**** Exercise materials ****

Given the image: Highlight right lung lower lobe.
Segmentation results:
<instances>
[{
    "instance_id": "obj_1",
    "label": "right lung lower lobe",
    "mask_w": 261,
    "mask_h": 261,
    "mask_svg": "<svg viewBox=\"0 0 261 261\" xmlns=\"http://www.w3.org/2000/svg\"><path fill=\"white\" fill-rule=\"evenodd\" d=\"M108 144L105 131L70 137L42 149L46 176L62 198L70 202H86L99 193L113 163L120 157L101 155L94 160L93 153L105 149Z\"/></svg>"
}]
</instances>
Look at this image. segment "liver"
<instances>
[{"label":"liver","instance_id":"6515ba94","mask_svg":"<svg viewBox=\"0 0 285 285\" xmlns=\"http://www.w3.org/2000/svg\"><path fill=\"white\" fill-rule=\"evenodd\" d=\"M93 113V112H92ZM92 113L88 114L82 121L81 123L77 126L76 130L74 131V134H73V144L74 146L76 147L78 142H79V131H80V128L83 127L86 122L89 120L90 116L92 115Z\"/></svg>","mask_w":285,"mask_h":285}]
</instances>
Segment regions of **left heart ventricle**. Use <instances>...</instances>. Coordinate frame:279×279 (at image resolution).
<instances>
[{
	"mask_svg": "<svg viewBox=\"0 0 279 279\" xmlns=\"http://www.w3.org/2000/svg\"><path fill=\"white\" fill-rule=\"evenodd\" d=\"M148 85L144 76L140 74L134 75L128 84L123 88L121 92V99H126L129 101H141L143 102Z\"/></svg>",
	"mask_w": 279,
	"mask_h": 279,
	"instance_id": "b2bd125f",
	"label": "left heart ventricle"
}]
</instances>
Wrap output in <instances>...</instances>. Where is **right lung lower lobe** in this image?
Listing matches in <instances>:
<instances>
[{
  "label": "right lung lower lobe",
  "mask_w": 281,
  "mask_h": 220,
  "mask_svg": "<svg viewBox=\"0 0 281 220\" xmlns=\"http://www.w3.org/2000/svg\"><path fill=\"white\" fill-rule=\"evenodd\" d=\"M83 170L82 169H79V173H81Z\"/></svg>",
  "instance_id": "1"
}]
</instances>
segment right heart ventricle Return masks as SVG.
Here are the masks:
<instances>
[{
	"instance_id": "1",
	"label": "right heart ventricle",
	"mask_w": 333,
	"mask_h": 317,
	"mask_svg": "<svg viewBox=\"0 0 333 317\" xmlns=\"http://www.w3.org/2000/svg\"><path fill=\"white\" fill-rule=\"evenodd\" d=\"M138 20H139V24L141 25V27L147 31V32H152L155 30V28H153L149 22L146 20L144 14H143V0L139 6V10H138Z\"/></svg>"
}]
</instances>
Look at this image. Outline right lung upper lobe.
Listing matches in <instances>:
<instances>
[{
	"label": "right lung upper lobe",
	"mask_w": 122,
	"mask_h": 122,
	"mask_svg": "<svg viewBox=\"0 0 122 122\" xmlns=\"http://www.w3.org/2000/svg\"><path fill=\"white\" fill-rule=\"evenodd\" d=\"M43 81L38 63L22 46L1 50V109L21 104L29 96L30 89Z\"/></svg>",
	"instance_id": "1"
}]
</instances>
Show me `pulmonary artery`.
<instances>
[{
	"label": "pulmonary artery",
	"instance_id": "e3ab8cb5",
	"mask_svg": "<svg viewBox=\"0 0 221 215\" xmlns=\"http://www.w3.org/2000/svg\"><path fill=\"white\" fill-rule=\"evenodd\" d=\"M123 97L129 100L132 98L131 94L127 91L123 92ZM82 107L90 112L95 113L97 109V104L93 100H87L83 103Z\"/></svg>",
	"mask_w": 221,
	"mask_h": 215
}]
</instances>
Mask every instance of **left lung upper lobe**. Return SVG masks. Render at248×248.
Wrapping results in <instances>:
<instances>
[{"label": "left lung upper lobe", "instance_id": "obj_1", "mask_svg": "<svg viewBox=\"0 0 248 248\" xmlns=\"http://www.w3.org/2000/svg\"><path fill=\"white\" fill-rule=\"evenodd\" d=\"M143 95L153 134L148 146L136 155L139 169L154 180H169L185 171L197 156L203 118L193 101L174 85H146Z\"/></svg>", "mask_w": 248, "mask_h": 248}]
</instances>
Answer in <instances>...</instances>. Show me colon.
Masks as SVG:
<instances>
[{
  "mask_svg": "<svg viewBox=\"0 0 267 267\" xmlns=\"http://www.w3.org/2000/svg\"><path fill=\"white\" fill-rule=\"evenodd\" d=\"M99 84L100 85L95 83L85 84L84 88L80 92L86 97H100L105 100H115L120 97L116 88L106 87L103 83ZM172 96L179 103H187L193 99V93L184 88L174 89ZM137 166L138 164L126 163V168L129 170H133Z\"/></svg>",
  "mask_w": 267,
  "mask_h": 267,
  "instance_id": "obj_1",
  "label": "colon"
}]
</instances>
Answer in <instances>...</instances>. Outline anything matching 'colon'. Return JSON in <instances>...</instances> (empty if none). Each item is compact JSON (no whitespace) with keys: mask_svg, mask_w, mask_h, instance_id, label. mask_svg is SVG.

****

» **Given request**: Reproduce each line of the records above that contains the word "Return".

» **Answer**:
segment right heart ventricle Return masks as SVG.
Mask every instance of **left lung upper lobe**. Return SVG masks. Render at248×248.
Answer in <instances>...</instances>. Outline anything matching 'colon'. Return JSON in <instances>...</instances> (empty if none). Each item is compact JSON (no whitespace) with keys: mask_svg, mask_w, mask_h, instance_id, label. mask_svg is SVG.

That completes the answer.